Met police: Plain-clothes cops to video call uniformed officer when stopping lone women
The Met has been heavily criticised for suggesting women should flag down a bus if they feel they are not being stopped legitimately by a plain-clothes officer
Plain-clothes officers in Britain’s biggest police force will video call a uniformed colleague to confirm their identity when stopping a lone woman, it has been announced.
Metropolitan Police Commissioner Dame Cressida Dick told members of the London Assembly Police and Crime Committee that the new system will be introduced following the murder of Sarah Everard by a serving officer who staged a fake arrest in order to kidnap her.
The force was heavily criticised after suggesting that women who are concerned they are not being stopped legitimately should try to flag down a passing bus or run to a nearby house.
When asked whether the advice had been reviewed, Dame Cressida told the committee: “I completely understand why that ended up as the headline. It was not intended, and it is not how we see things. Yes we have reviewed it and I think we would address the question differently were it to come again in the future.
“What I can say today is that we are launching our Safe Connection, as we call it, which allows a woman who is stopped by such a police officer immediately to have verification that this is a police officer.
“Because my plain-clothes officers will call into a control room, they will then have a video call with a sergeant in uniform who will say ‘yes that’s so-and-so, he’s PC XYZ’. So a quick and easy way which is instigated by the officer, not by the woman having to ask for this.”
Wiltshire Police have already announced a similar scheme whereby officers will put their personal radio on loudspeaker and ask their control room to confirm their identity.
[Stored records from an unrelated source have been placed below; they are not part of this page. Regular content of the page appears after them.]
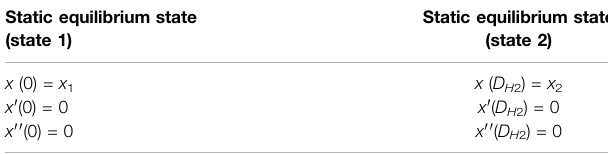
TABLE 8 | Motion subphase conditions (horizontal movement). Static equilibrium state (state 1)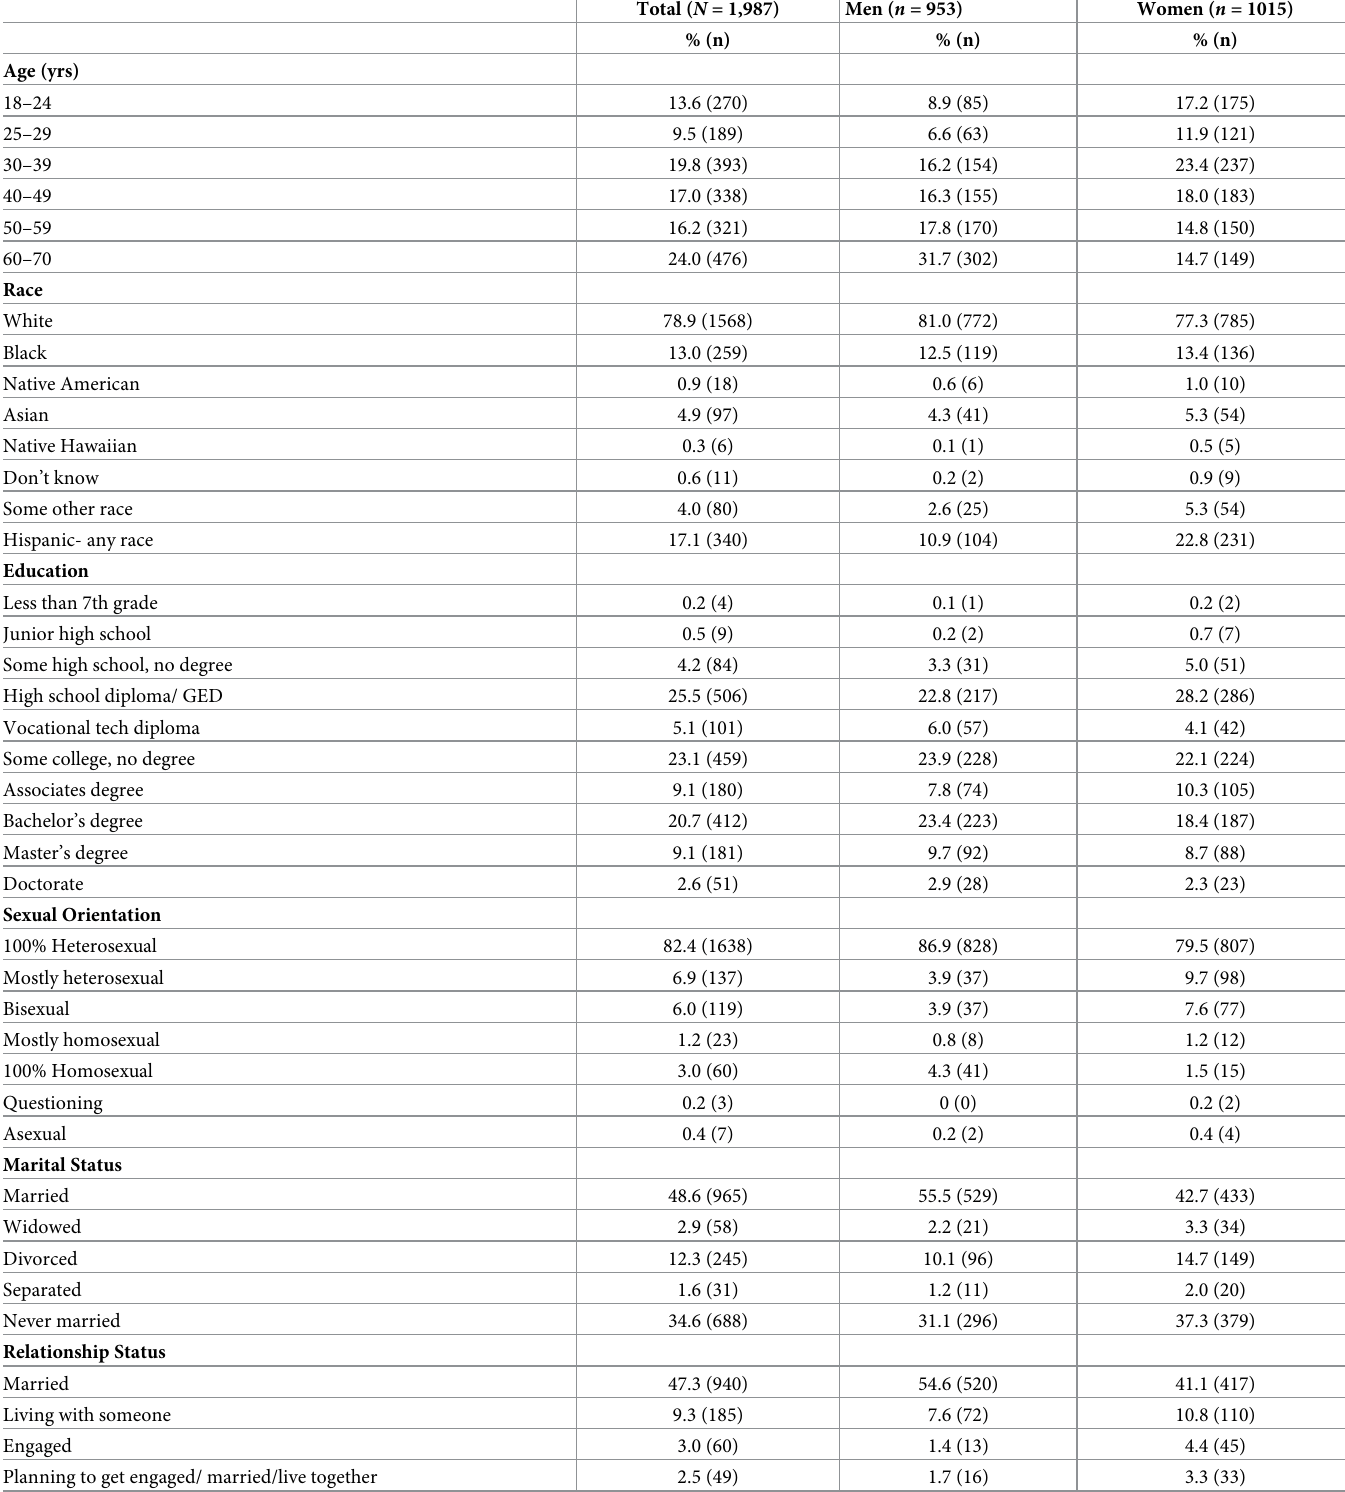
Table 1. Demographic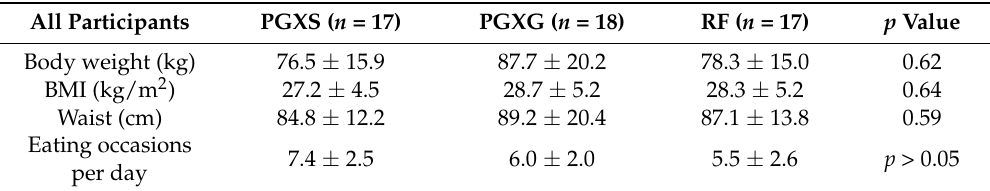
Table 3. Characteristics of study participants randomised at baseline ( n = 54) comparing subgroups who consumed the recommended dose of fibre supplements.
Dame Cressida stressed that the onus should be on the police officer to properly identify themselves, and that the bus advice given was “if all else fails” when someone may want to try to get help.
She said: “I want to be clear, the onus is on the officer.
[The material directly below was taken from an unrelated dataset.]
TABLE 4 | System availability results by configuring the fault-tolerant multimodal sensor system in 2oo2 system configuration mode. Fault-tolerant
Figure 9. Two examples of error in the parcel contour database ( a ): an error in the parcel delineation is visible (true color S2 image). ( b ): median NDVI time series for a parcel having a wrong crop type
“The onus is on the officer to deal professionally with the person that they are speaking to, and in the very unusual circumstance in which a plain-clothes officer is talking to a lone female, which is likely to be extremely unusual in London, we would expect them to go to every effort first of all to recognise that the woman may feel uncomfortable, to explain themselves well, to identify themselves well.
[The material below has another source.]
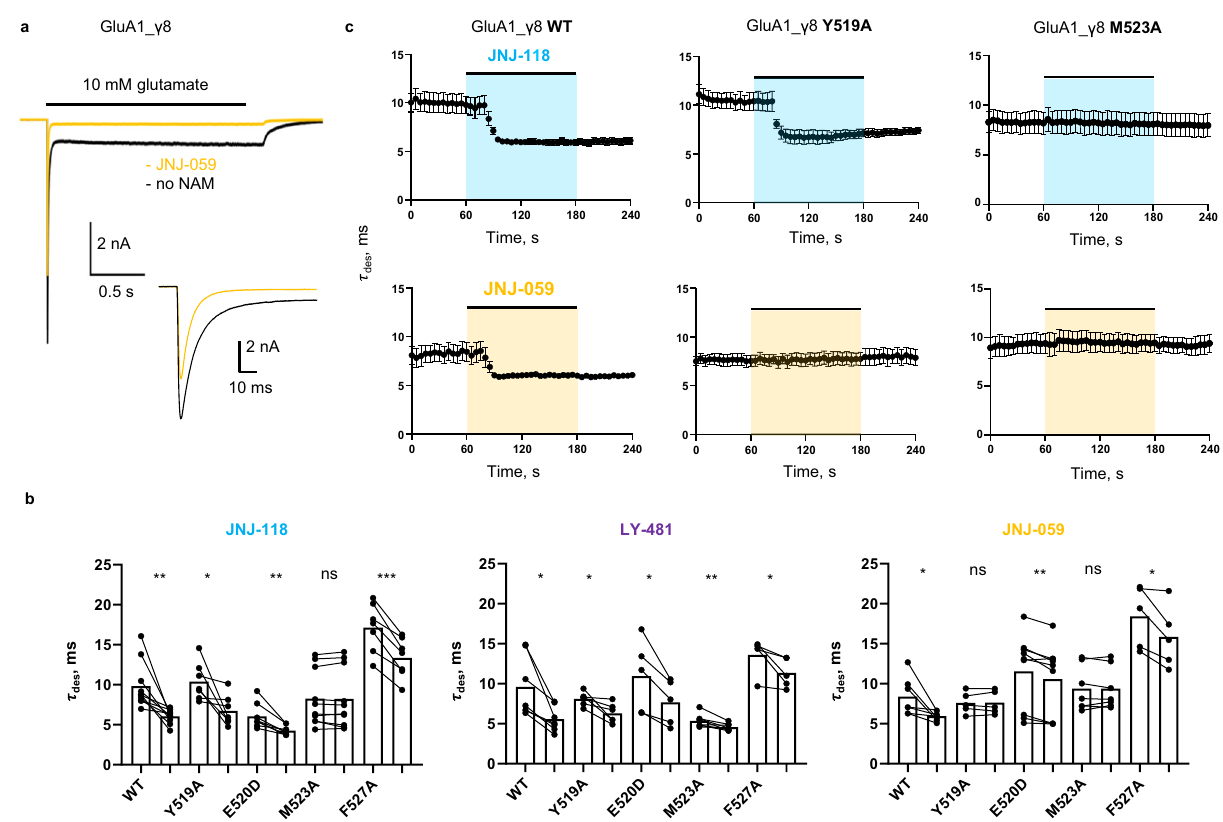
Fig. 4 | Functional NAMeffectsonwildtype and mutant GluA1_ γ 8.a Whole-cell response of GluA1_ γ 8 to 10mM glutamate (2s; -60 mV), in either the absence (black) or presence (yellow) of JNJ-059. The inset zooms into the peak response. b Paired bar plots showing effect of 10 µ M JNJ-118, LY-481 or JNJ-059 on desensiti- zationtimeconstantforwildtypeormutatedGluA1i_ γ 8.Eachpointisameasureof parameter in absence or presence of modulator. Bar height represents the mean value. Asterisks indicate summary of two-tailed paired t -test values: * p ≤ 0.05, ** p ≤ 0.01, *** p ≤ 0.001 and ‘ ns ’ for p >0.05. Number of cells: JNJ-118: n =10,7, 8, 10, and 7; LY-481: n =7, 6, 5,8, and 5; JNJ-059: n =7, 5, 9, 7, and 5 for wt, Y519A,E520D, using whole-cell recordings of GluA1 fused to γ 8 (denoted GluA1_ γ 8).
“It would normally be the case that they would be in a pair anyway.”
The news came as British Transport Police confirmed it is launching a judicial review over a decision to allow an officer who flashed his warrant card and harassed a lone female jogger to keep his job.
Pc Imran Aftab pestered the woman for her phone number and told her she was “too curvy too be Asian”, but only received a final written warning after disciplinary proceedings in York.
On Wednesday a spokeswoman for British Transport Police said: “We totally agree this was an appalling incident and as is the case in misconduct hearings, the decision not to dismiss PC Aftab was made by an independent panel, led by a legally qualified chair.
“We don’t agree with their decision, and as such took legal advice immediately after the hearing in May before instigating a judicial review to appeal this. This is currently ongoing and we await the outcome.”
Ms Everard was raped and murdered by Wayne Couzens, a serving officer who used his warrant card and police-issue handcuffs to kidnap the 33-year-old as she walked home from a friend’s house in south London in March this year.
He had previously been accused of indecent exposure in 2015 and in the days before the murder, and police watchdog the Independent Office for Police Conduct is considering whether the allegations were investigated properly by Kent Police and the Metropolitan Police.